Mais ces derniers jours, c’est surtout la capitale qui a été visée. Ses quartiers sud, bien sûr, où, dans la nuit de jeudi à vendredi, le successeur de Nasrallah, Hachem Safieddine, aurait été éliminé, selon l’armée israélienne. Mais aussi le cœur de la ville. Une grève a touché cette semaine un immeuble résidentiel à Jnah, qui borde la mer. Quelques heures plus tard, Khaled observe, sur le trottoir, les flammes qui continuent de dévorer le bâtiment. Originaire de Tyr, la grande ville du sud du Liban, il s’est réfugié dans ce quartier qu’il croyait sûr avec ses deux petites filles et sa femme, enceinte de sept mois. “Nous sommes venus ici à l’hôtel pour être en sécurité, proclame-t-il. C’est un quartier sunnite où vivent des familles et des avocats. Il n’y a pas de Hezbollah ici. » Il ajoute : « J’ai un passeport américain, les filles aussi. Mais je ne peux pas laisser ma femme enceinte ici. Elle est libanaise et n’a pas de passeport valide. Pour recommencer, il lui faudrait retourner à Tyr, ce qui est impossible ! »

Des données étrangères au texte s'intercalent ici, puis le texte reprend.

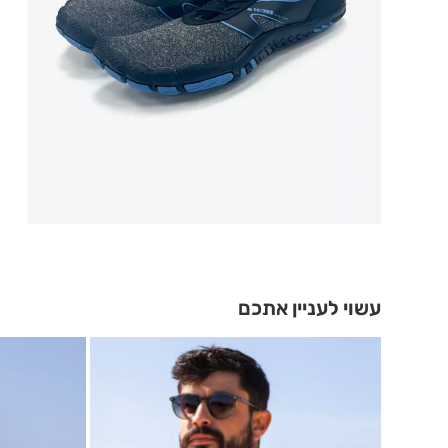
עשוי לעניין אתכם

D’autres déplacés décident de prendre la route vers la Syrie. En dix jours, près de 310 000 personnes ont traversé la frontière entre les deux pays, traversant parfois les montagnes à pied. Hadi, franchi jeudi au poste frontière de Masnaa, en fait partie. Pendant vingt-cinq ans, il a vécu à Jouaiya, un village du Sud-Liban où il travaillait comme carreleur. Et puis la guerre a frappé à sa porte. “Je n’ai eu que le temps d’emmener les enfants, il murmure. Nous sommes venus avec les vêtements que nous portions à l’époque. » S’il a pris la décision de retourner dans son pays d’origine, rien ne l’y attend. Visiblement désorienté, ce père, veuf, explique : « Je vais aller à Damas avec les enfants et ensuite je verrai ce que je fais. » Il avoue craindre le régime : « Bien sûr que j’ai peur, j’ai tellement peur… Je n’aurais jamais imaginé remettre les pieds en Syrie, mais c’est ça ou me faire bombarder au Liban. » Hadi a été l’un des derniers cette semaine à pouvoir franchir la frontière. Vendredi, Masnaa a été frappée à trois reprises par les Israéliens. Le passage, devenu vital, est depuis fermé.